This is Qiita's first post for a beginner who has been in competitive programming (AtCoder) for 2 months to study programming. This article was created by @drken Mastering Linear Search! ~ Knowing that you can do various things with for statements ~ This is for you to understand the wonderful article. Also, I will post it as a reference for people similar to me by posting an implementation example in Python. Please be careful about spoilers as we will post some examples of AtCoder problems. I would be very grateful if you could give me guidance if there are any unsightly points.
ABC 060 B - Choose Integers
You choose some positive integers and sum them up. There is no limit to the number of numbers you can choose or the number of integers you can choose. You can choose as large an integer as you like, or you can choose 5000 trillion integers. However, all numbers you choose must be multiples of A. Also, at least one must choose an integer. And I want to make C the sum of the sum divided by B. Please judge whether you can choose an integer like this. Output YES if possible, NO otherwise.
1≦A≦100 1≦B≦100 0≦C<B
A, B, C = 7,5,1 Answer: YES For example, if you select 7,14, the total sum will be 21, and if you divide this by 5, you will get 1.

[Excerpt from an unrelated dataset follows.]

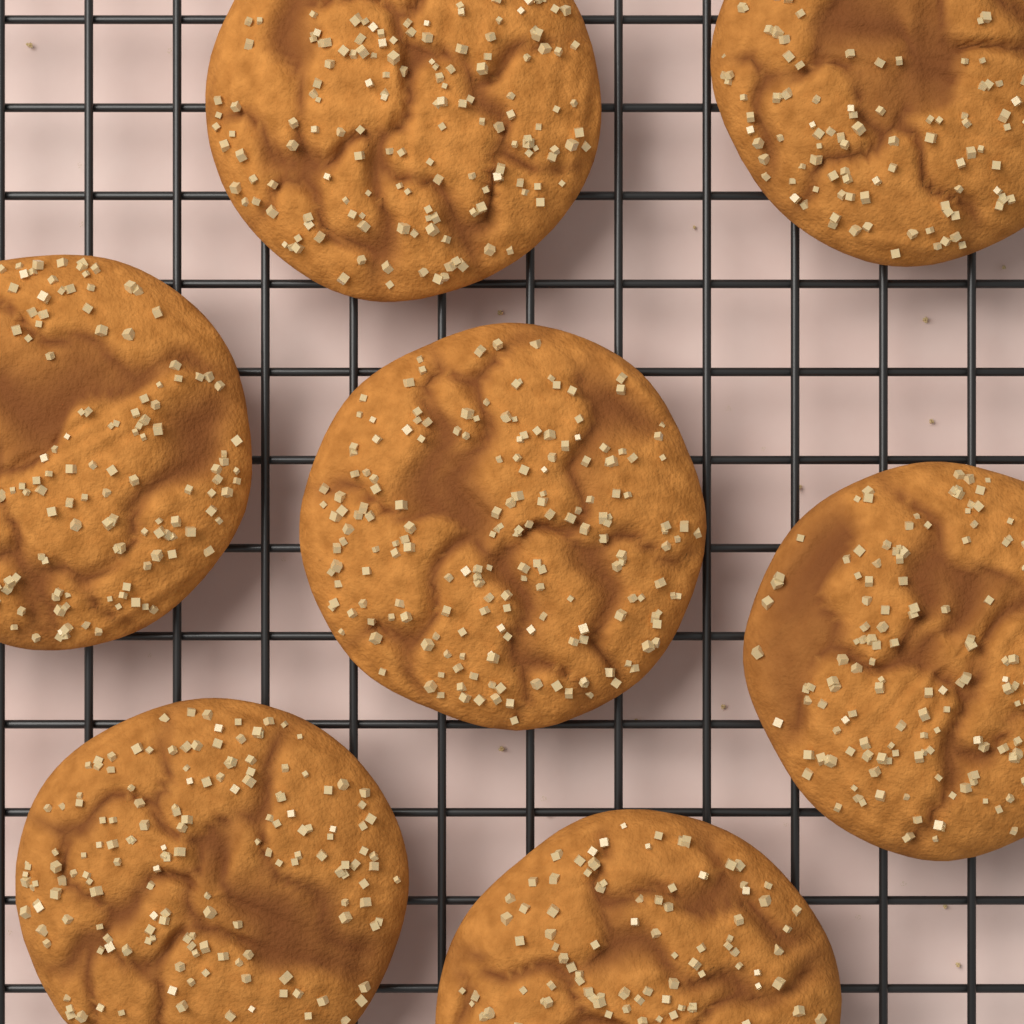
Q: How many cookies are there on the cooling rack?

I think it is a typical example of judgment by flag management. The problem statement says "to find the sum of the sum divided by B", but since it means dividing the sum of multiples of A, that is, dividing the multiple of A by B gives the remainder. Therefore, since the maximum amount of calculation is 100 * 100, the entire search is straightforward.

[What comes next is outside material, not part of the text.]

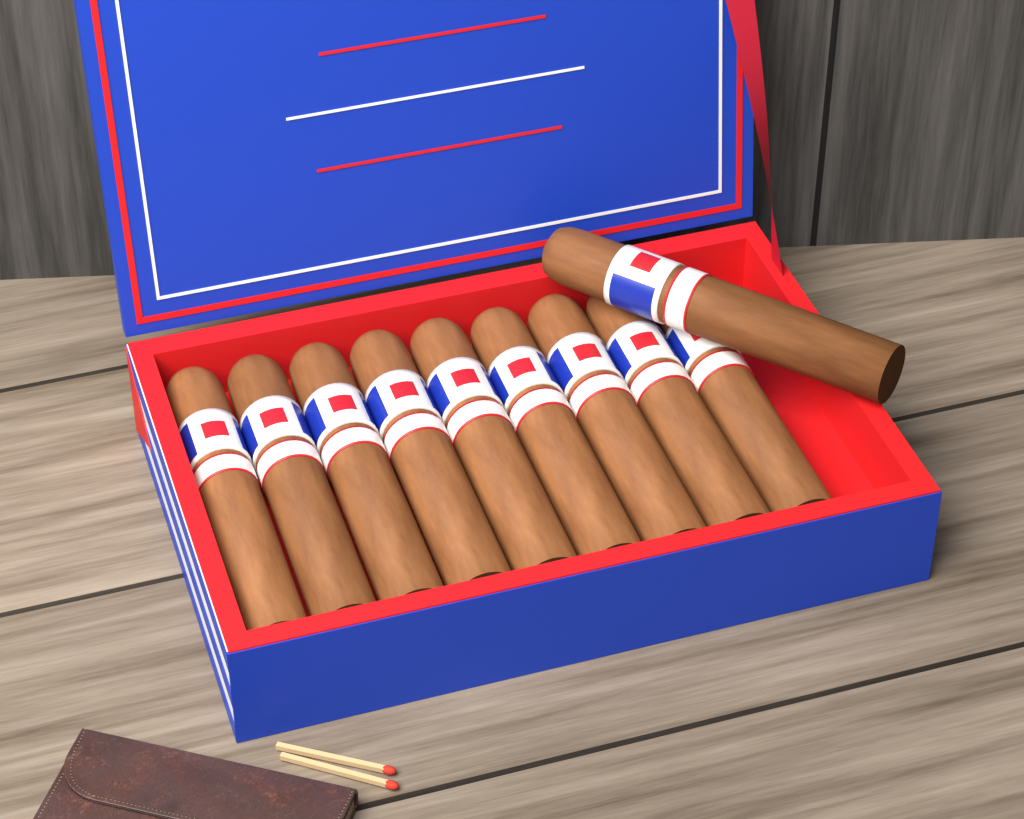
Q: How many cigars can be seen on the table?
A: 10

a, b, c = map(int, input().split())
ans = 'NO' #Hold the initial value of the judgment flag as NO
for i in range(101): #I want to multiply the maximum input value of 100 by a multiple, so 100+1
if a*i % b == c: #Implement problem statement judgment with if
ans = 'YES' #If the judgment of the if statement becomes True, change the answer to YES
print(ans) #Output YES if the if statement judgment is True
exit() #Since it is sufficient to output any one, stop with judgment True
print(ans) #If the judgment of the if statement is False, NO is output with the initial value.

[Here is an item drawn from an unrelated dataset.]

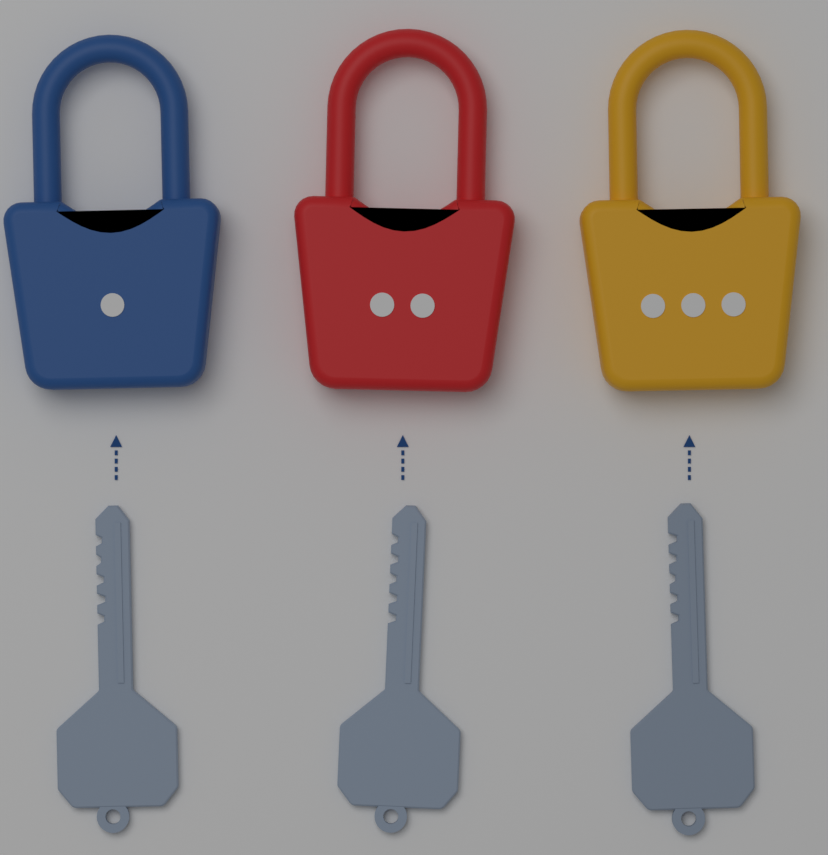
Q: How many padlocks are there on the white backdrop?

Set an index in the previous code to determine the location. This time, the purpose is to know the multiple of input A. The result is # YES 3.
a, b, c = map(int, input().split())
ans = 'NO'
idx = 0 #The initial value is 0 to know the multiple
for i in range(101):
if a*i % b == c:
ans = 'YES'
idx = i #Holds a multiple that makes the judgment of the if statement True
print(ans, idx) #If the judgment of the if statement becomes True, YES and a multiple are output.
exit()
print(ans, idx) #If the judgment of the if statement is False, NO and 0 are output with the initial values.
It is also possible to know the position using enumerate. In this case, we need to give an iterable object, so we created the list in advance. The result is also # YES 3.
a, b, c = map(int, input().split())
multiple = [x for x in range(101)]
ans = 'NO'
for idx, i in enumerate(multiple):
if a*i % b == c:
ans = 'YES'
print(ans, idx)
exit()
print(ans, idx)
In Python, you can create a list and use the min and max functions to find it. If the list is slow, using set seems to make it explosive. Matter that became explosive just by changing from "in list" to "in set" in Python and the reason
lst = [i for i in range(-5, 6)]
print(lst) # [-5, -4, -3, -2, -1, 0, 1, 2, 3, 4, 5]
print(min(lst)) # -5
print(max(lst)) # 5
ABC 081 B - Shift only
N positive integers A1,…, A2,…, AN are written on the blackboard. Sunuke can perform the following operations when all the integers written on the blackboard are even numbers.
--Replace all the integers written on the blackboard with the ones divided by two.
Please ask how many times you can perform the operation at the maximum.
N=3 A=16,12,24 Answer: 2
If all the values in the list are even, the number is incremented by 1. It is a problem that is easier to understand if it is implemented with while, but I dare to implement it with for. The maximum value of A is 10 ^ 9, but it must be an even number, so I think that it is enough to repeat it up to 31623 times with √10 ^ 9 (the amount of calculation is rough because there is no sense of mathematics).
n = int(input())
a = list(map(int, input().split()))
cnt = 0 #Flag to manage enumeration
for _ in range(31623): # _Prepare an empty argument for repeated execution with
if all(i % 2 == 0 for i in a): #Pass list a to i, and all to determine if everything is even
cnt += 1 #Increment the number of times 1 to cnt if the condition is met
a = [i//2 for i in a] #Divide each element of list a by 2 and return to list a
print(cnt) #Outputs the numerical value counted by incrementing
This is an implementation example in a while statement. This is simpler, isn't it?
n = int(input())
a = list(map(int, input().split()))
cnt = 0
while all(i % 2 == 0 for i in a):
cnt += 1
a = [i//2 for i in a]
print(cnt)
ABC 051 B - Sum of Three Integers This is an example not found in @ darken's article, but I think it's a good question, so I'll write it here. The problem is to find the number of combinations. It is a problem packed with the essence necessary for understanding the movement of multiple loops of for, considering the amount of calculation, setting the range of conditional statements, and competing pros.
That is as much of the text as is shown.